> Рабочее задание a:
Ответьте по тексту о Роте: кому он писал в 1987 году, что становится старичком, которому нужна домашняя близость?

> Текст:
- - - -

Да, он понимал, что кое‑кто из читателей предпочитает тихого, добропорядочного Рота его дионисийской противоположности. Но ему необязательно это должно было нравиться. «Я начинаю с презрением относиться к тому, что этим людям нравится моя книга, — сказал Рот своему издателю Дэвиду Риффу, когда вышла “Другая жизнь”». — «Вот что вызывает одобрение у этих кретинов, — возмущался Рот. — Пусть засунут его куда подальше».
В письмах Рота ухвачены и другие разделения, другие полярности. Прожив десять лет с Клэр Блум, Рот казался умиротворенным и довольным. «Я становлюсь старичком, которому, похоже, домашняя близость нужна куда больше, чем он предполагал», — писал он Риффу в 1987 году. Но это длилось недолго. Вскоре Рот стал жаждать сумятицы, кидался в любовные авантюры, рушил свое тихое существование. Рот словно метался между двумя крайностями, безмятежностью и хаосом, отказавшись от настроек по умолчанию. Рот «слишком стремился влюбиться, — пишет Бенджамен Тейлор в своих недавно вышедших воспоминаниях о Роте. — Ну а влюбившись, рвался убежать от моногамии, которую любовь предполагает и влечет за собой». Судя по письмам Рота, так поступал он всю жизнь.
Отношения Рота с женщинами наверняка будут подробнейшим образом освещены в грядущих биографиях. Так же, как и мизогиния в его романах, но эти рассуждения всегда бывали довольно упрощенными. Рот в некотором смысле разворачивает гендерные стереотипы на 180 градусов: мужчины у Рота — их терзают возвышенные проблемы, и они без конца их обсуждают — подходят под женский чрезмерно эмоциональный стереотип, а женщины, например Дренка в «Театре Шабата», до мозга костей вульгарны, не властны над своими желаниями и безрассудны — как большинство архетипичных мужчин. Разумеется, не все женщины у Рота таковы — с избытком и кастрирующих жен, и визгливых фурий, и едва удерживающихся в рамках дозволенного секс‑бомб. Им могут быть присуща и жажда действий, и порывы, но весьма редко они так же умны или развиты, как мужчины.

- - - -

> Рабочее задание b:
Преобразуйте в таблицу Markdown со столбцами «Номер» и «Строка» ту часть листинга, что идёт от его начала до строки, содержащей «Los hermanos Giraldo», включая обе границы и пропуская пустые строки.

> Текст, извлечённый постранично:
- - - -

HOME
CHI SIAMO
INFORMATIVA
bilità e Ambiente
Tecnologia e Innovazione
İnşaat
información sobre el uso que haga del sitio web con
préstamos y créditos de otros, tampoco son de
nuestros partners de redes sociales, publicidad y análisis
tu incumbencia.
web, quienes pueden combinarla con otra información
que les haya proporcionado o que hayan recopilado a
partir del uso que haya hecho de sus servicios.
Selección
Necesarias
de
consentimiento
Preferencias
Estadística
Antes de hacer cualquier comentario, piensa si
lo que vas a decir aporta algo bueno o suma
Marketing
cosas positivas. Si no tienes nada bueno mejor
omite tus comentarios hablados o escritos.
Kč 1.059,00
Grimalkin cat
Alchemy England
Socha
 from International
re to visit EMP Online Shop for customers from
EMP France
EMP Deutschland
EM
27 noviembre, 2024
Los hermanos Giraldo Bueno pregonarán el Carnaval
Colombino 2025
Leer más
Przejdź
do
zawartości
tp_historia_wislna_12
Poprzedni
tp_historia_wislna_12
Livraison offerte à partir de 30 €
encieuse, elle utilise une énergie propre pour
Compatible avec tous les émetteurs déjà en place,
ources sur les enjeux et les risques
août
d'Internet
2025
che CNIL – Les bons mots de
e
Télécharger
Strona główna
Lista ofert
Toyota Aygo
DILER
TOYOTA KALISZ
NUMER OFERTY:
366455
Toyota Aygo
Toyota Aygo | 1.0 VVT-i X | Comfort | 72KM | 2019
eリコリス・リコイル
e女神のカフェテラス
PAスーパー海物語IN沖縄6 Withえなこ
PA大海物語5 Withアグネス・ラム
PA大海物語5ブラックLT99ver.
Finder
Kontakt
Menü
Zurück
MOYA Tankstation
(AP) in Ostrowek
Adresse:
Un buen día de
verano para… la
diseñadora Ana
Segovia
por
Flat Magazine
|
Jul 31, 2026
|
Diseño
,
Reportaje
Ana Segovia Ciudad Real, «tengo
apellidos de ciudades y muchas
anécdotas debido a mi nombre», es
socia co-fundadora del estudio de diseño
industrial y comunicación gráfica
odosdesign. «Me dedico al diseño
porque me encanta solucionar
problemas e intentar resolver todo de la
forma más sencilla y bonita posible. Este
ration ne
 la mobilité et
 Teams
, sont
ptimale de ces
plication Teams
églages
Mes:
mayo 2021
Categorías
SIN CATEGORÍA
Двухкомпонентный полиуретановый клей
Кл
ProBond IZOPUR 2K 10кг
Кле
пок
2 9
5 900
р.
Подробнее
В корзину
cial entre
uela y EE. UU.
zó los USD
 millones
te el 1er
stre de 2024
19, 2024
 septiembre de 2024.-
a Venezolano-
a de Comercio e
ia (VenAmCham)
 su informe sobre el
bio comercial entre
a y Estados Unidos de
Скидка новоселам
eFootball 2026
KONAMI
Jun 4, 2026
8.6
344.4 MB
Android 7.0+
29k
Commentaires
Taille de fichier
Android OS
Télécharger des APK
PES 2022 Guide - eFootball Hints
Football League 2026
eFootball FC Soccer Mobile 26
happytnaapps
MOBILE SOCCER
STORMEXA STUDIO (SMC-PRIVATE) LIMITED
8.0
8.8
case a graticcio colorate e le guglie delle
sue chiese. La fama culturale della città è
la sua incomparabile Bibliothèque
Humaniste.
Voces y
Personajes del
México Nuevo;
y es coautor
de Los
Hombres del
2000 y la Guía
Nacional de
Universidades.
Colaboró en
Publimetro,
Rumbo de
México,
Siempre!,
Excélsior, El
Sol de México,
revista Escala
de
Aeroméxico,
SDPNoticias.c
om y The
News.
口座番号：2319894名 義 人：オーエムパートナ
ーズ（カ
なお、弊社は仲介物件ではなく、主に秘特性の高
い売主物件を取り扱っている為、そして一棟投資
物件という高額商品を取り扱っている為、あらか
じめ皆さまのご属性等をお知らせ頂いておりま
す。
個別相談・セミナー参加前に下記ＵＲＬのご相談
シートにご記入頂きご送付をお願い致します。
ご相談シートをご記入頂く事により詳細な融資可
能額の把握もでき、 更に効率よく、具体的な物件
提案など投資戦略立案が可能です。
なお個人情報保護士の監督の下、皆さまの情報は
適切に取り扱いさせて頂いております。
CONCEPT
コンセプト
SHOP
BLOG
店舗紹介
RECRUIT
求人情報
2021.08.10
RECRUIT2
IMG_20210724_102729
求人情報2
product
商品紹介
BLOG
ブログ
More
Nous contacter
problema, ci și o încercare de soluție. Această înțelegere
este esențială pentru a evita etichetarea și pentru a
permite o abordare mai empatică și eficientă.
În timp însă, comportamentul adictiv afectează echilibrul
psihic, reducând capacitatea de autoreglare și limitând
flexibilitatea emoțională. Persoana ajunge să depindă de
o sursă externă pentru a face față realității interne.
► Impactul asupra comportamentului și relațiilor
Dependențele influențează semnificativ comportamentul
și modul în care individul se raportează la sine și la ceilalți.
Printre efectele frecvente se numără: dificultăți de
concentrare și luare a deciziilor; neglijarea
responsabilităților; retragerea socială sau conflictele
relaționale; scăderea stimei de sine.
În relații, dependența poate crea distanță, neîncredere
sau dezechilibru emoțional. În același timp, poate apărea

- - - -

> Ваш ответ a:
Своему издателю Дэвиду Риффу.

> Ваш ответ b:
| Номер | Строка |
|---|---|
| 1 | HOME |
| 2 | CHI SIAMO |
| 3 | INFORMATIVA |
| 4 | bilità e Ambiente |
| 5 | Tecnologia e Innovazione |
| 6 | İnşaat |
| 7 | información sobre el uso que haga del sitio web con |
| 8 | préstamos y créditos de otros, tampoco son de |
| 9 | nuestros partners de redes sociales, publicidad y análisis |
| 10 | tu incumbencia. |
| 11 | web, quienes pueden combinarla con otra información |
| 12 | que les haya proporcionado o que hayan recopilado a |
| 13 | partir del uso que haya hecho de sus servicios. |
| 14 | Selección |
| 15 | Necesarias |
| 16 | de |
| 17 | consentimiento |
| 18 | Preferencias |
| 19 | Estadística |
| 20 | Antes de hacer cualquier comentario, piensa si |
| 21 | lo que vas a decir aporta algo bueno o suma |
| 22 | Marketing |
| 23 | cosas positivas. Si no tienes nada bueno mejor |
| 24 | omite tus comentarios hablados o escritos. |
| 25 | Kč 1.059,00 |
| 26 | Grimalkin cat |
| 27 | Alchemy England |
| 28 | Socha |
| 29 |  from International |
| 30 | re to visit EMP Online Shop for customers from |
| 31 | EMP France |
| 32 | EMP Deutschland |
| 33 | EM |
| 34 | 27 noviembre, 2024 |
| 35 | Los hermanos Giraldo Bueno pregonarán el Carnaval |